Pro EMS CFM believes that skills competency is achieved using the various levels of the psychomotor learning domain. We take the learner from imitation to naturalization by instructing the provider to repeat the skill until they can perform flawlessly. When the provider has mastered the skill, he or she can then adapt their technique to achieve the desired result. In a very short period of time, a provider can reach such a high level of mastery and performance that decisions can be made like second nature.
We currently have the following skills trainers on-site:
- Nine patient simulators, including one newborn, two pediatric, and six adult manikins (one of which is abirthing manikin)
- Three dedicated debriefing rooms
- State-of-the-art audio/visual capabilities
In addition to upper extremity peripheral IV access, we train provides to correctly and appropriately use IO/ Intrasseous methods in both the tibia and humorous, as well as sternal IO methods for some cases of traumatic injury.
Our skills trainers are crucial to each step of this process in achieving competency. At Pro EMS CFM, we have seven IV trainers arms to ensure the learner can effectively, efficiently, and safely gain venous access on a patient in need of fluid resuscitation or IV medication therapy. Our IV Simulator allows the student to practice the technique for muscle memory, then perform the skill in a difficult location under stressful conditions.
Our eight stand-alone Airway Management trainers simulate the airway anatomy so students can practice different techniques with varied equipment to achieve the results of difficult airway management. Realistic practice is vital when trying to achieve a baseline competency in airway management. The student will progress from basic airway management to difficult airway management tools and techniques. We can work with the student on technique, timing, and critical thinking skills while they develop muscle memory in performing endotracheal intubation or managing the airway with an extraglotic device.

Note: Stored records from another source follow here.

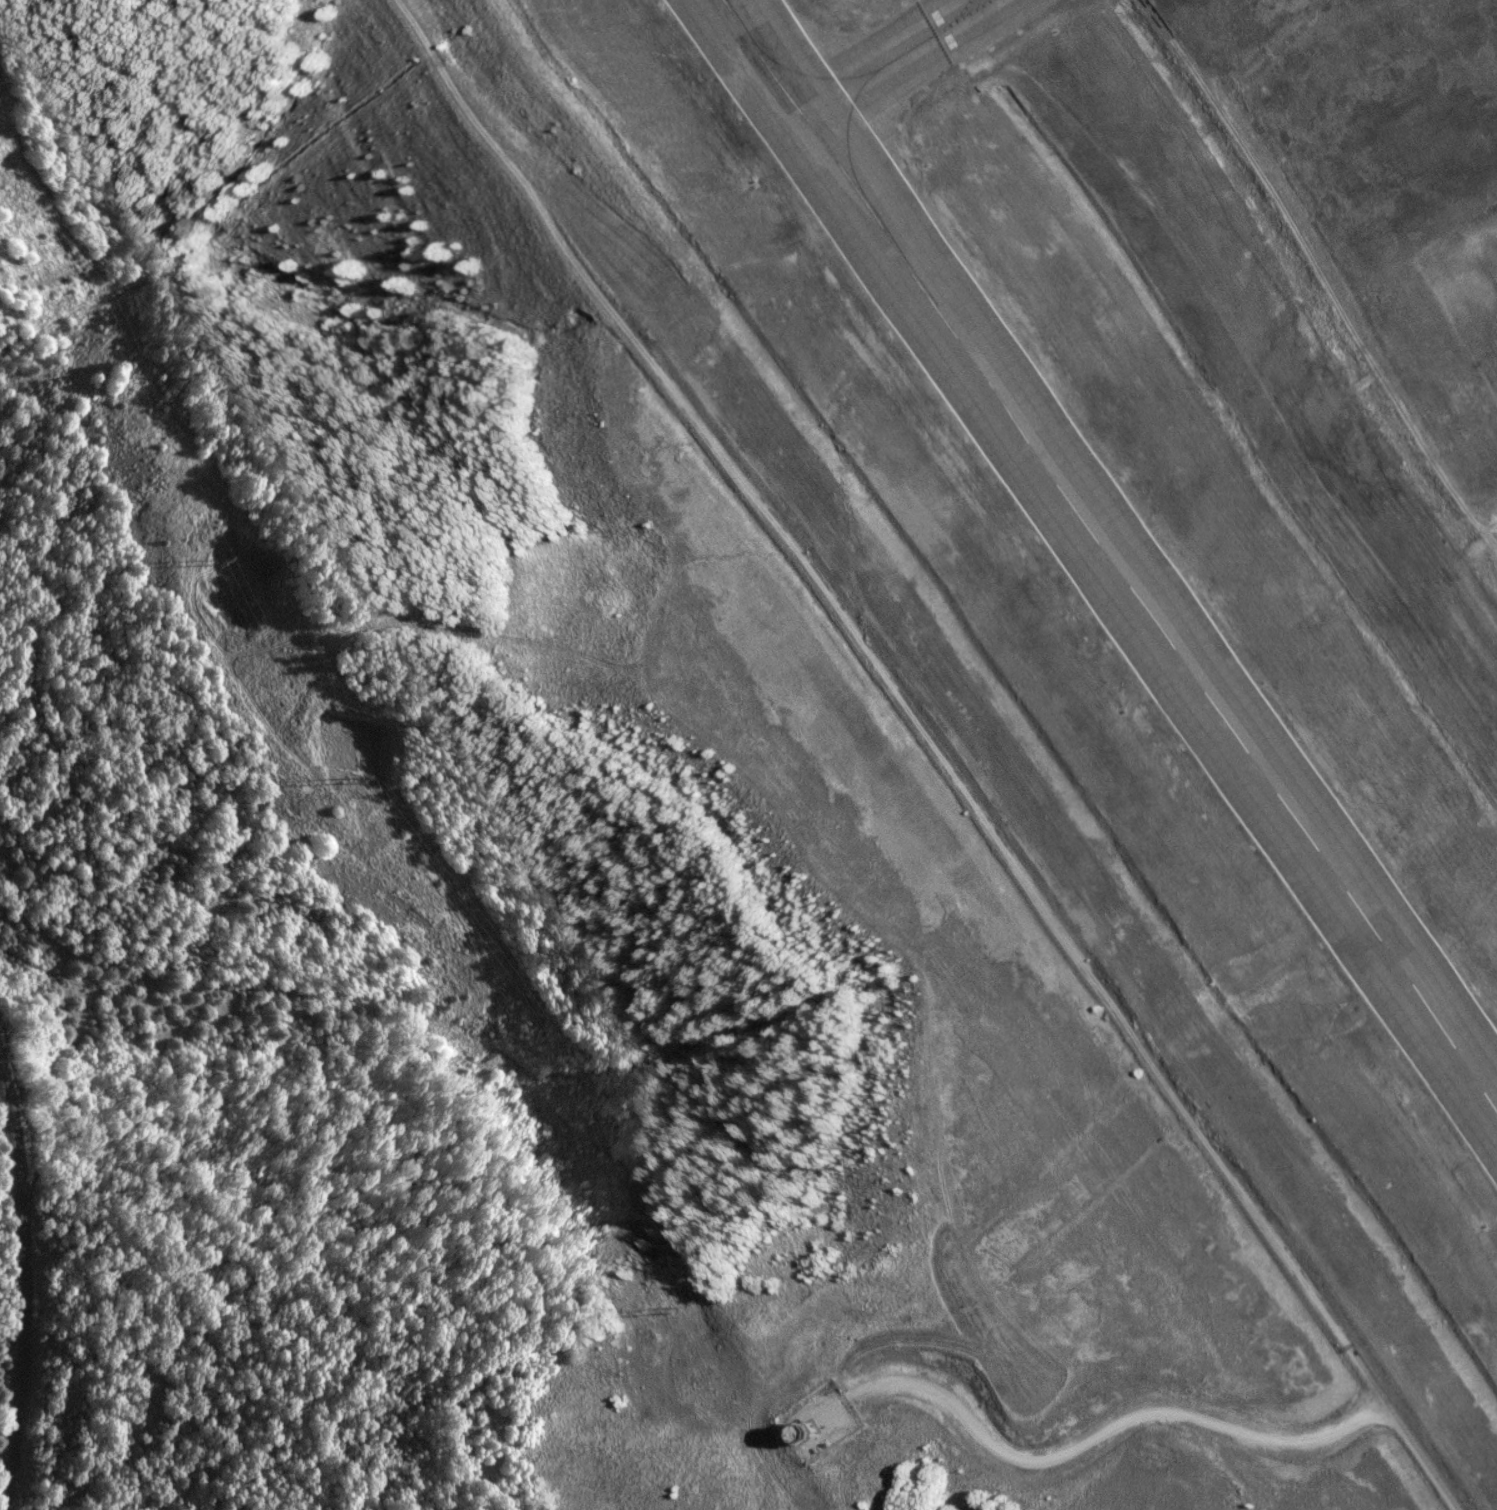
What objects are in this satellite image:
airport taxiway: (940, 17)
airport taxiway: (918, 38)
airport taxiway: (785, 82)
airport taxiway: (834, 139)
power tower: (211, 567)
airport runway: (1100, 573)
airport: (895, 657)
power tower: (343, 783)
railway: (23, 1238)
power tower: (663, 1312)
road: (1133, 1414)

Our trauma leg allows the student to understand how and when to apply a tourniquet to a traumatic injury. As the provider tightens and secures the tourniquet in place, the wounded leg reacts to the pressure, controlling the bleeding and responding in other appropriate manners, so that the learner actually sees the results of his or her work and can judge how to perform the skills most effectively.
All of these skills trainers are used throughout our Skills Retention courses, as well as Professional Development and Continuing Education classes.